Question

1. (9pts) Suppose A is a set with m elements and B is a set with n elements. a. How many relations are there from A to B? Explain b. How many functions are there from A to B? Explain C. How many relations from A to itself are reflexive? Explain

Answer 1

Ans: Given that A is a set with m elements and B is a set with n elements.
 a. If A ={a1, a2, a3......am} and B ={b1, b2, b3.....bn} 
     then Cartesian product of A and B is:
      A X B = {(a1, b1), (a1, b2), (a1, b3)........., (a1, bn), 
               (a2, b1), (a2, b2), (a2, b3).........., (a2, bn),
                ................. 
               (am, b1),(am, b2), (am, b3),........., (am, bn)}
This set of ordered pairs contains mn pairs. 
Now these pairs can be present in A X B or can be absent. 
So total number of possible relation = 2mn

b.

Suppose there are two sets ‘A’ and ‘B’ containing ‘m’ and ‘n’ number of elements respectively, i.e., Sets,

'A' = {1, 2, 3, 4, ............, m},
'B' = {1, 2, 3, 4, ............, n} 

Each element of set ‘A’ makes ‘n’ number of functions with each element of the set ‘B’ and hence total number of functions possible is |B|^|A|  i.e  n^m .
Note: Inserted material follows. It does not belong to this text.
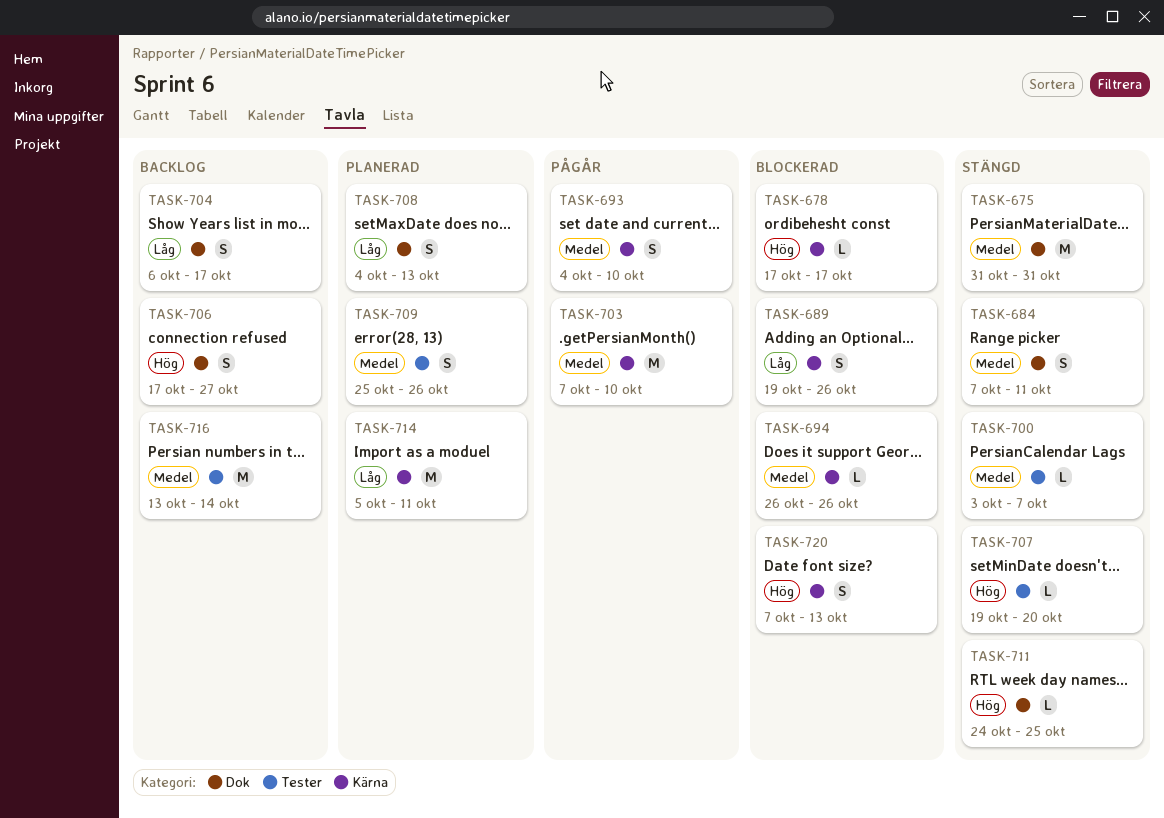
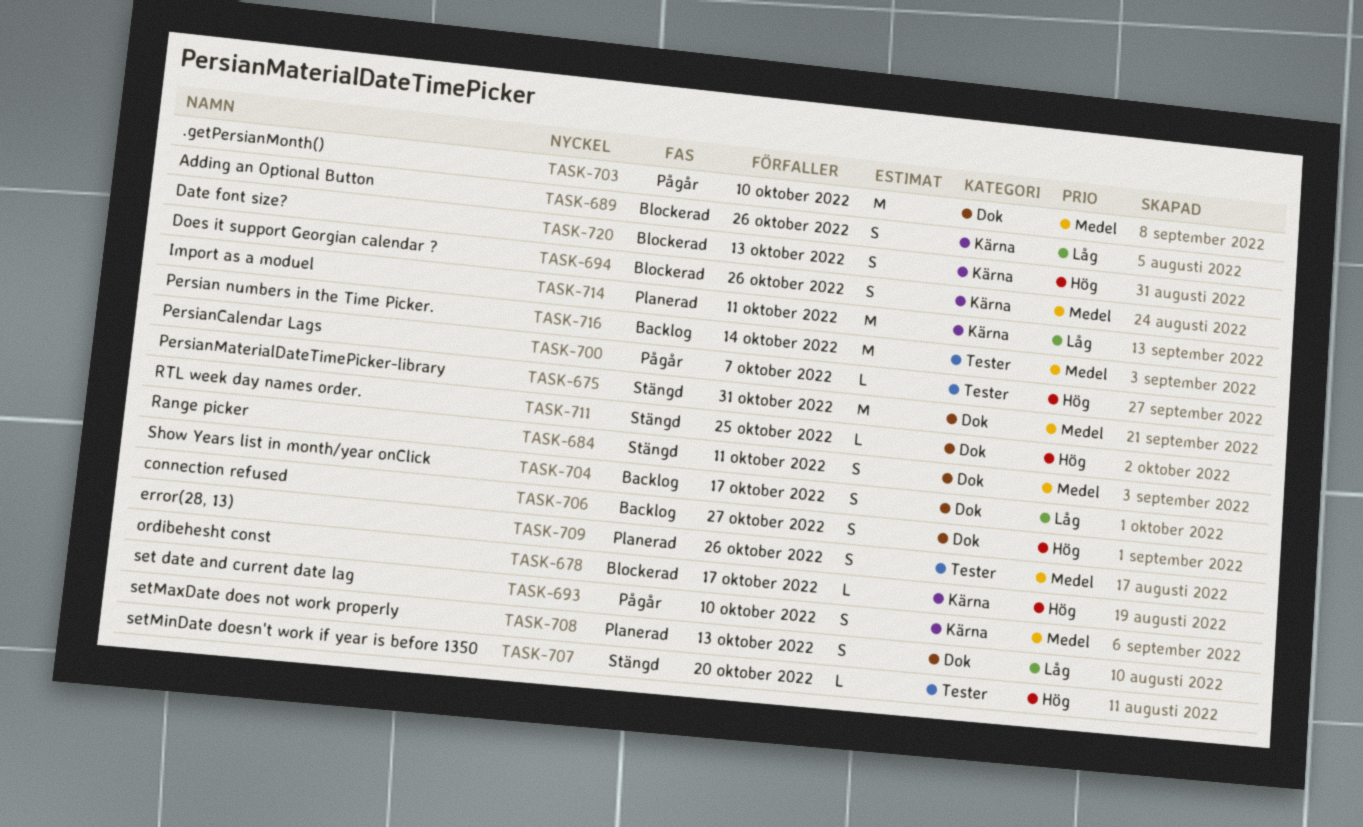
TASK-694, estimate: L -> S
TASK-700, status: Stängd -> Pågår
TASK-700, priority: Medel -> Hög
TASK-703, label: Kärna -> Dok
c.  A relation has ordered pairs (a,b). Now 'a' can be chosen in m ways and also 'b' can be choosen in m ways. So set of ordered pairs contains m² pairs. Now for a reflexive relation, (a,a) must be present in these ordered pairs. And there will be total m pairs of (a,a), so number of ordered pairs will be m²-m pairs. So total number of relations from A to itself are reflexive relations is equal to 2^m(m-1).